Ping is one of the most fundamental network diagnostic tools available. It uses the Internet Control Message Protocol (ICMP) to test whether a remote host is reachable and to measure the round-trip time (RTT) for packets traveling between your device and the target. When you ping a host, your computer sends an ICMP Echo Request packet to the destination, which responds with an ICMP Echo Reply. The time between sending the request and receiving the reply is the round-trip time, measured in milliseconds. Ping results also reveal packet loss -- the percentage of sent packets that fail to receive a response -- which is a key indicator of network reliability. High latency or significant packet loss often points to network congestion, routing problems, misconfigured firewalls, or an unresponsive server.
While ping tells you whether a host is reachable and how long the round trip takes, traceroute reveals the actual path that packets follow through the network to reach their destination. Traceroute works by sending packets with incrementally increasing Time to Live (TTL) values. Each router along the path decrements the TTL by one; when it reaches zero, the router discards the packet and sends back an ICMP Time Exceeded message. By analyzing these responses, traceroute maps out each network hop -- every router or gateway the packet passes through -- along with the latency at each step.
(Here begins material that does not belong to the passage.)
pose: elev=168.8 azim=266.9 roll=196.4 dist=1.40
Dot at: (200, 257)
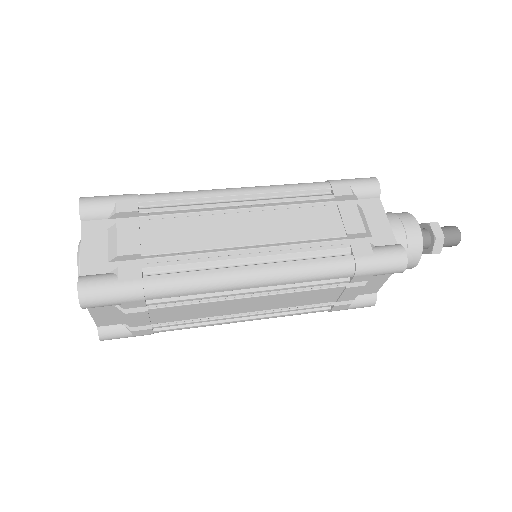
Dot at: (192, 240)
Traceroute is invaluable for identifying where slowdowns or failures occur in the network path. If latency spikes dramatically at a particular hop, that router or network segment is likely the bottleneck. Asterisks or timeouts at a hop indicate that the router is either blocking ICMP responses or is experiencing issues. Network engineers, system administrators, and DevOps teams routinely use traceroute to diagnose connectivity problems, verify routing configurations, and evaluate network performance between data centers.
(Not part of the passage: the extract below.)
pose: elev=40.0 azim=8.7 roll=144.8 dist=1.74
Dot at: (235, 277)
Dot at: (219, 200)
Ping and traceroute are indispensable tools for a wide range of network troubleshooting scenarios. Use ping to quickly check if a server or website is online, measure baseline latency to a remote host, or detect intermittent connectivity issues. Use traceroute when you need to identify the specific network segment causing packet loss or high latency, verify that traffic is taking the expected routing path, or compare network paths from different locations. Our free online ping and traceroute tool lets you run both tests from our servers, which is useful for comparing connectivity from a different geographic location than your own and for diagnosing issues that may be specific to certain network routes.